OMV Petrom is the largest contributor to the state budget, with approximately 39 billion euro in taxes and dividends paid between 2005 and 2022. During the same period, the company invested approximately 17 billion euro. In 2022, the taxes paid by OMV Petrom ensured 7% of Romania's tax revenues.
Since 2007, OMV Petrom has included corporate responsibility principles into its business strategy. Between 2007 and 2022, the company has allocated around 120 million euro to develop communities in Romania, focusing on environmental protection, education, health, and local development.
On July 29th, 2020, OMV Petrom announced its support for the recommendations issued by the Task Force on Climate-related Financial Disclosures (TCFD) regarding risks and opportunities on climate change. OMV Petrom annually reports on the progress made in implementing these recommendations.
About OMV Aktiengesellschaft
With Group sales revenues of EUR 62 bn and a workforce of around 22,300 employees in 2022, OMV is amongst Austria’s largest listed industrial companies.

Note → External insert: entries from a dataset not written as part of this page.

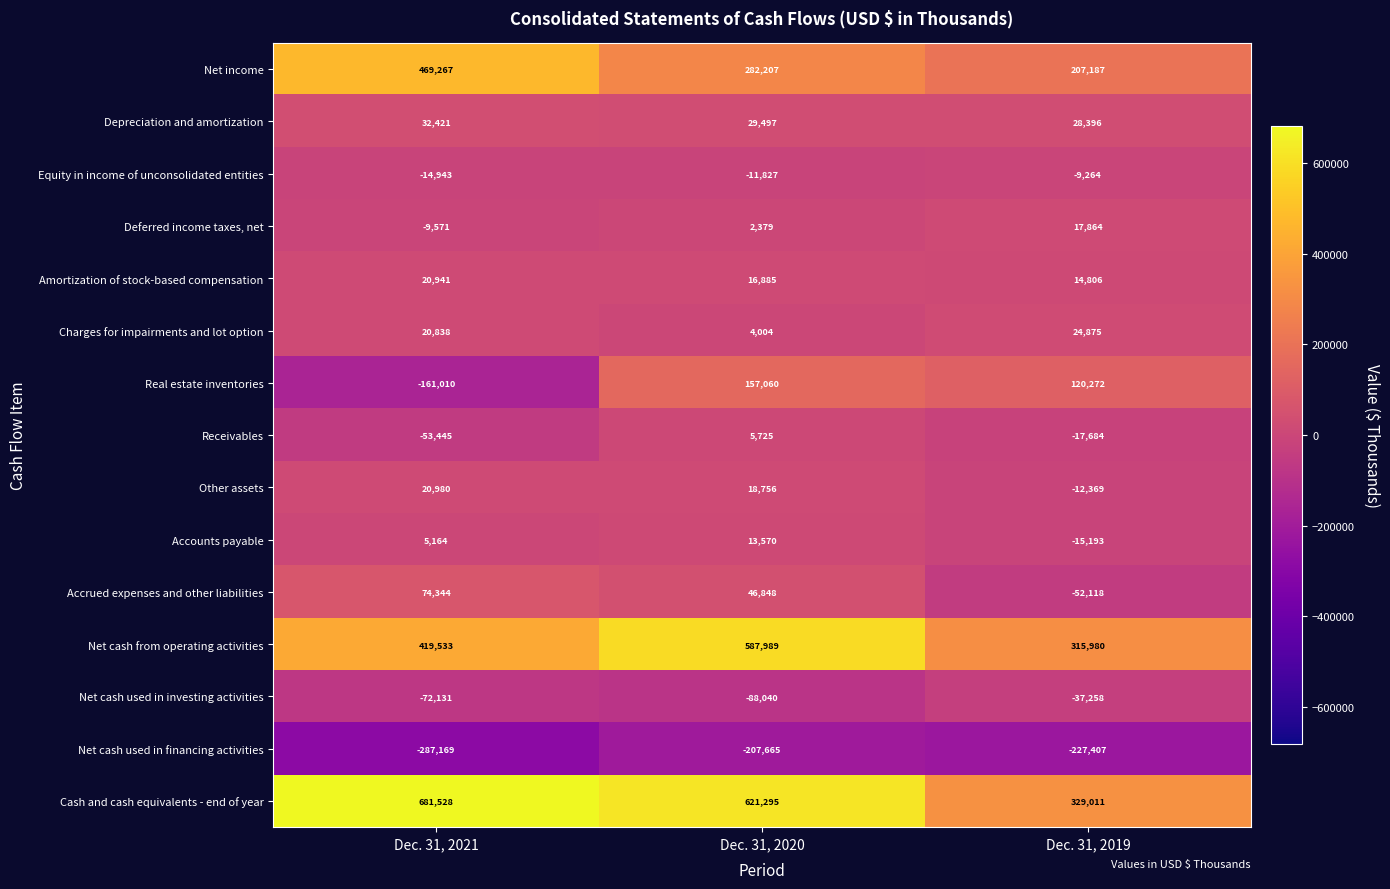

What is the sum of all Equity in income of unconsolidated entities values?

-36034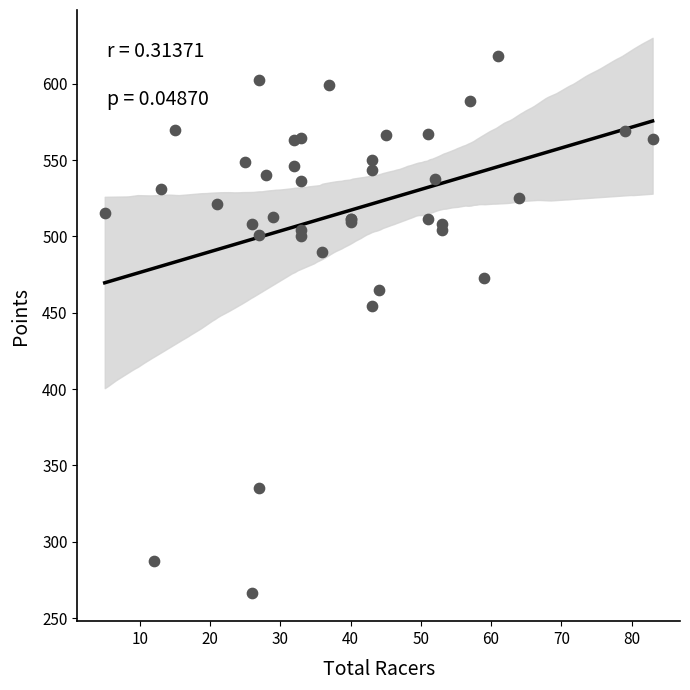

What Y value in the scatter plot is closest to 442?

454.5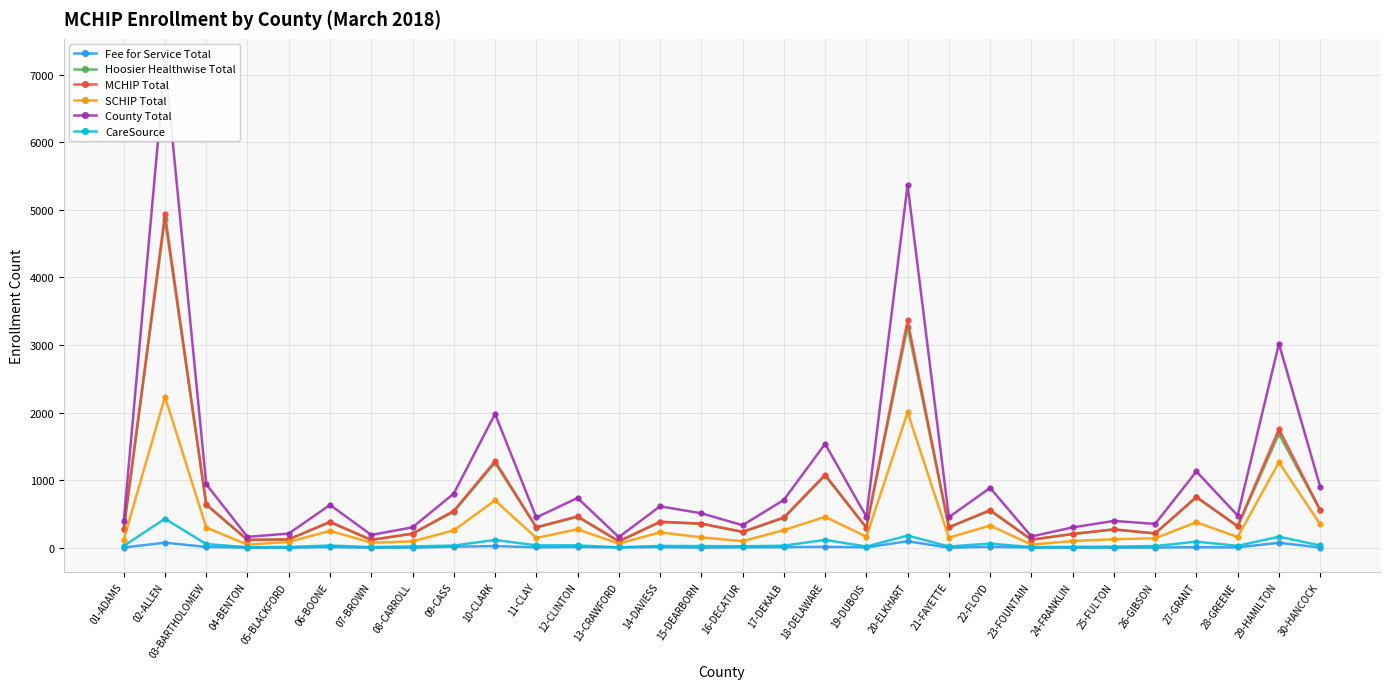

Reading left to right, extract all data points from this chart.

Fee for Service Total: 2	74	11	1	0	9	0	1	14	24	5	10	5	8	1	6	7	13	4	95	0	13	2	0	1	2	7	4	73	2
Hoosier Healthwise Total: 271	4865	631	114	123	375	115	207	531	1257	298	454	91	377	355	230	440	1067	293	3269	302	545	118	202	270	210	745	314	1683	554
MCHIP Total: 273	4939	642	115	123	384	115	208	545	1281	303	464	96	385	356	236	447	1080	297	3364	302	558	120	202	271	212	752	318	1756	556
SCHIP Total: 118	2235	297	45	86	249	74	93	256	699	144	272	60	227	153	96	260	457	162	2003	149	327	46	98	125	140	376	157	1264	346
County Total: 391	7174	939	160	209	633	189	301	801	1980	447	736	156	612	509	332	707	1537	459	5367	451	885	166	300	396	352	1128	475	3020	902
CareSource: 25	429	53	7	11	32	9	19	31	114	35	34	5	26	24	21	30	115	17	179	18	60	9	12	15	24	89	27	162	33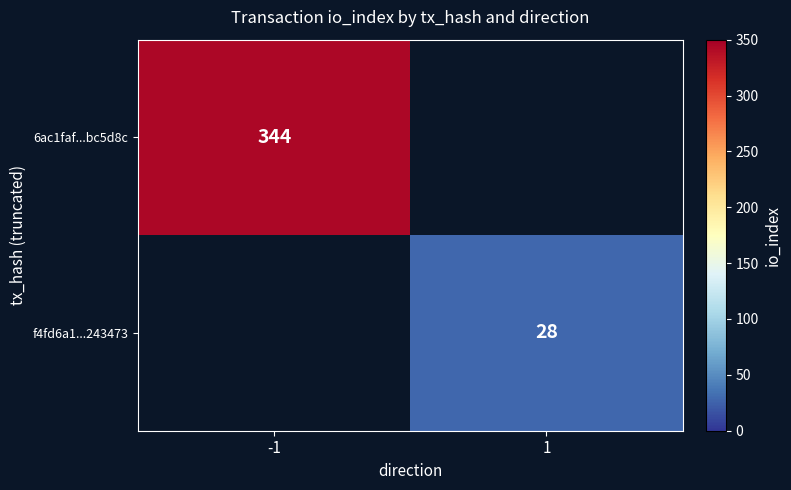

True or false: 6ac1faf...bc5d8c has a value of 344 at -1.

True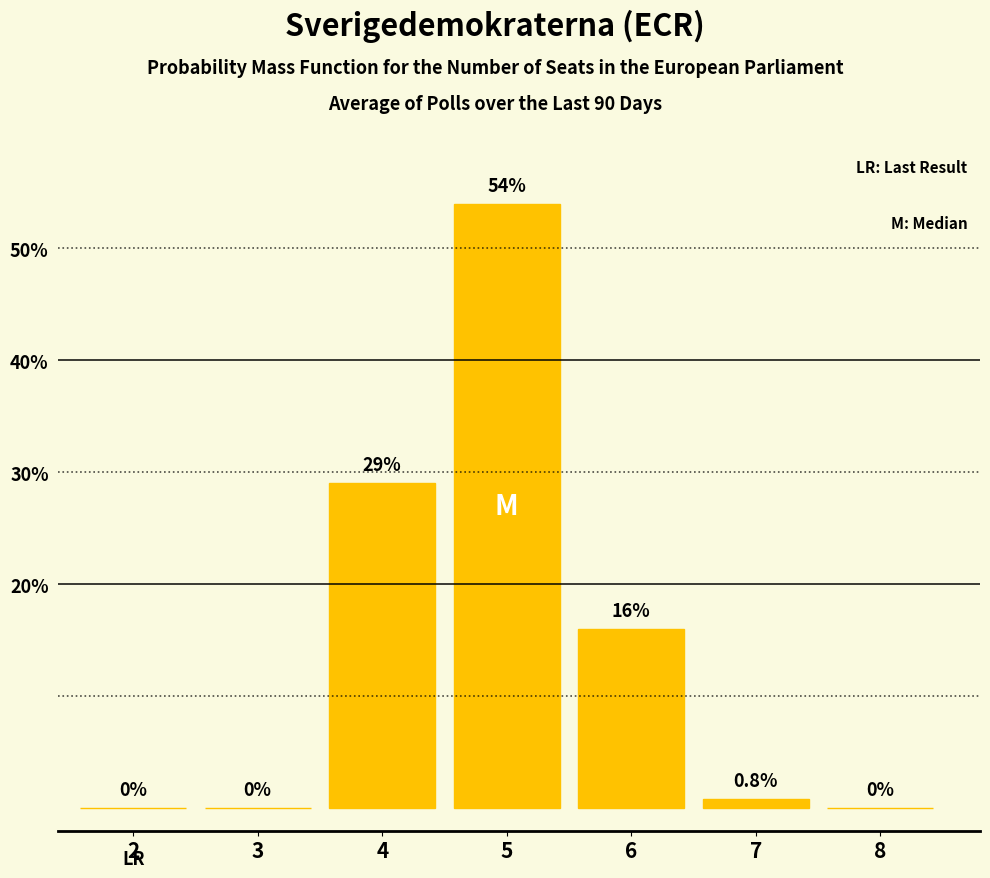

Reading left to right, transcribe all the data shown in this chart.

2=0.0	3=0.0	4=29.0	5=54.0	6=16.0	7=0.8	8=0.0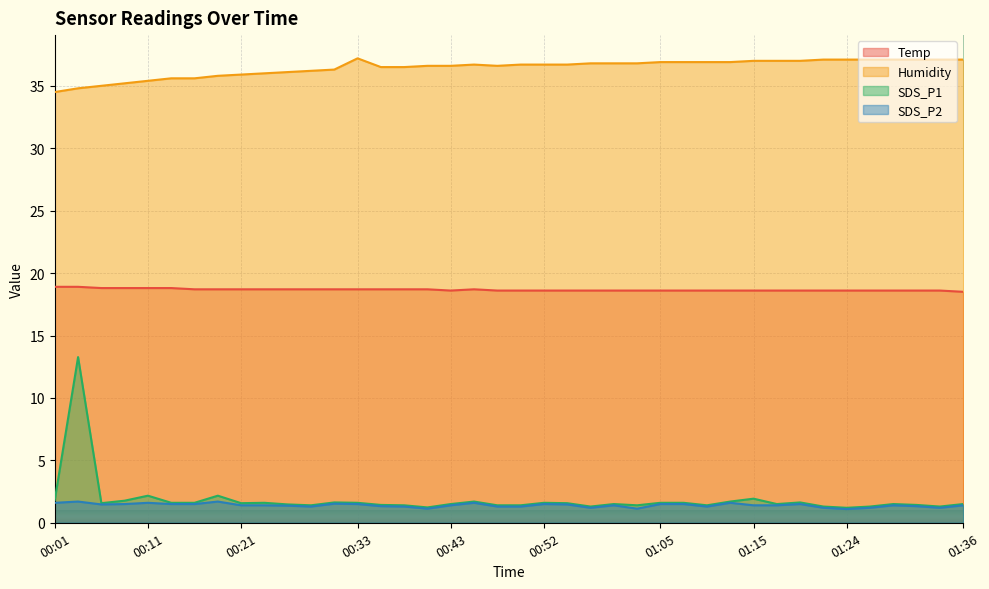

The value of Temp at 00:18 is 5.1. True or false?

False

In Chemicals & Materials, OMV through its subsidiary Borealis, is one of the world’s leading providers of advanced and circular polyolefin solutions and a European market leader in base chemicals, fertilizers, and plastics recycling. Together with its two major joint ventures – Borouge (with ADNOC, in the UAE and Singapore) and Baystar™ (with TotalEnergies, in the USA) – Borealis supplies products and services to customers across the globe. OMV’s Fuels & Feedstock business produces and markets fuels as well as feedstock for the chemical industry, operates three refineries in Europe, and holds a 15% stake in a refining joint venture in the UAE. OMV operates around 1,800 filling stations in nine European countries. In the Energy segment, OMV explores and produces oil and gas in the four core regions of Central and Eastern Europe, Middle East and Africa, North Sea, and Asia-Pacific. Average daily production in 2022 amounted to 392 kboe/d. Its activities also include the Low Carbon Business as well as the entire gas business.
OMV intends to transition from an integrated oil, gas, and chemicals company to become a leading provider of innovative and sustainable fuels, chemicals, and materials, while taking a leading global role in the circular economy. By switching over to a low-carbon business, OMV is striving to achieve net zero in all three Scopes by 2050 at the latest.
OMV shares are traded on the Vienna Stock Exchange (OMV) and as American Depository Receipts (OMVKY) in the U.S.